What to work on: Below are the entries; return every line among them that holds the word "body".

╭─ Information provided

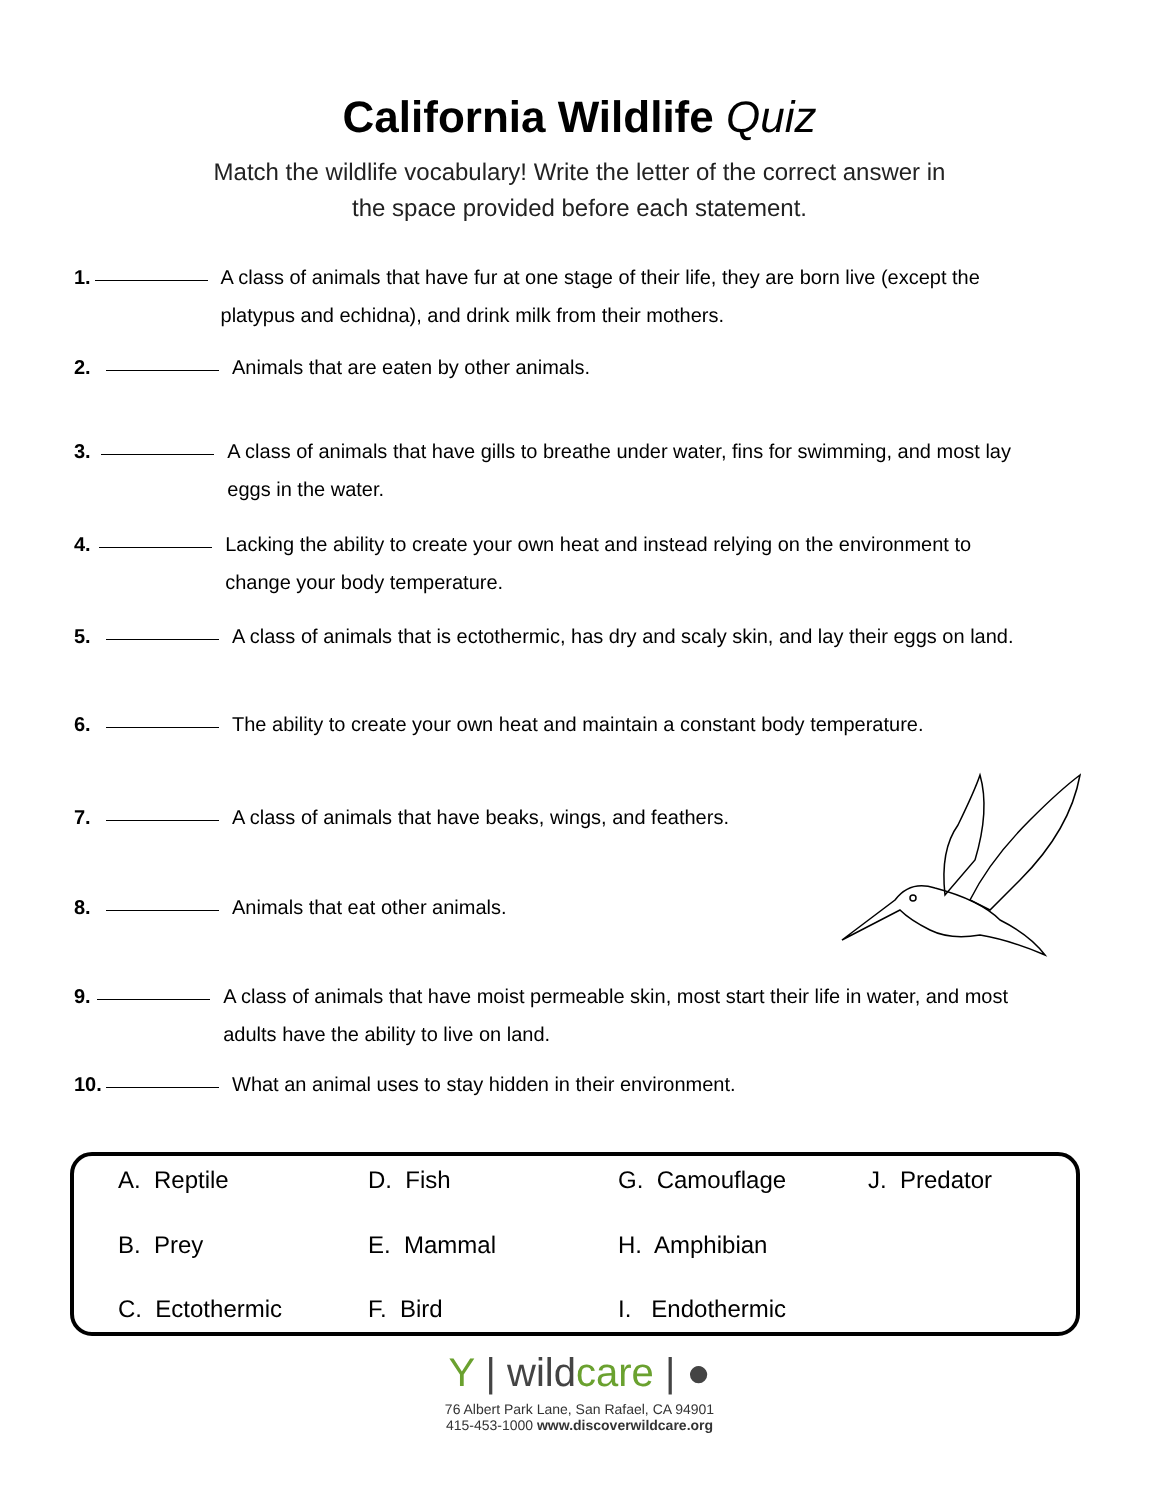California Wildlife Quiz
Match the wildlife vocabulary! Write the letter of the correct answer in the space provided before each statement.
1. A class of animals that have fur at one stage of their life, they are born live (except the platypus and echidna), and drink milk from their mothers.
2. Animals that are eaten by other animals.
3. A class of animals that have gills to breathe under water, fins for swimming, and most lay eggs in the water.
4. Lacking the ability to create your own heat and instead relying on the environment to change your body temperature.
5. A class of animals that is ectothermic, has dry and scaly skin, and lay their eggs on land.
6. The ability to create your own heat and maintain a constant body temperature.
7. A class of animals that have beaks, wings, and feathers.
8. Animals that eat other animals.
9. A class of animals that have moist permeable skin, most start their life in water, and most adults have the ability to live on land.
10. What an animal uses to stay hidden in their environment.
A. Reptile
D. Fish
G. Camouflage
J. Predator
B. Prey
E. Mammal
H. Amphibian
C. Ectothermic
F. Bird
I. Endothermic
Y | wildcare | ●
76 Albert Park Lane, San Rafael, CA 94901
415-453-1000 www.discoverwildcare.org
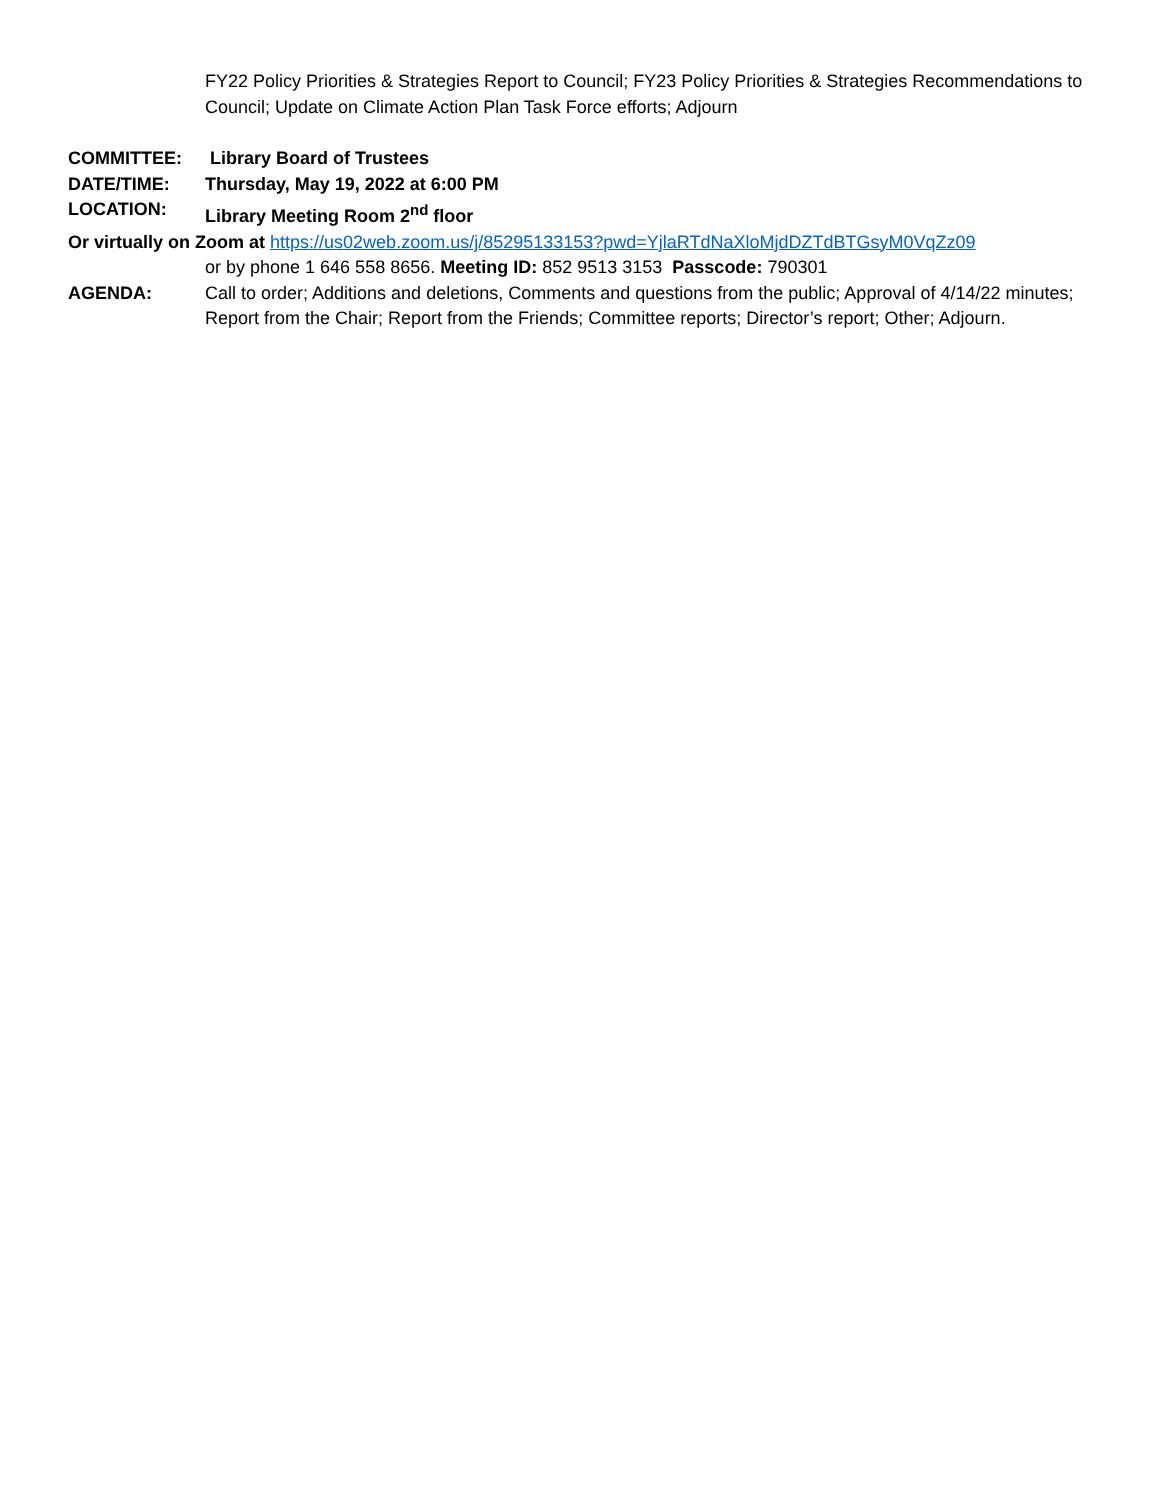FY22 Policy Priorities & Strategies Report to Council; FY23 Policy Priorities & Strategies Recommendations to Council; Update on Climate Action Plan Task Force efforts; Adjourn
COMMITTEE: Library Board of Trustees
DATE/TIME: Thursday, May 19, 2022 at 6:00 PM
LOCATION: Library Meeting Room 2<sup>nd</sup> floor
Or virtually on Zoom at https://us02web.zoom.us/j/85295133153?pwd=YjlaRTdNaXloMjdDZTdBTGsyM0VqZz09
or by phone 1 646 558 8656. Meeting ID: 852 9513 3153 Passcode: 790301
AGENDA: Call to order; Additions and deletions, Comments and questions from the public; Approval of 4/14/22 minutes; Report from the Chair; Report from the Friends; Committee reports; Director’s report; Other; Adjourn.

╰─

Exercise solution:
4. Lacking the ability to create your own heat and instead relying on the environment to change your body temperature.
6. The ability to create your own heat and maintain a constant body temperature.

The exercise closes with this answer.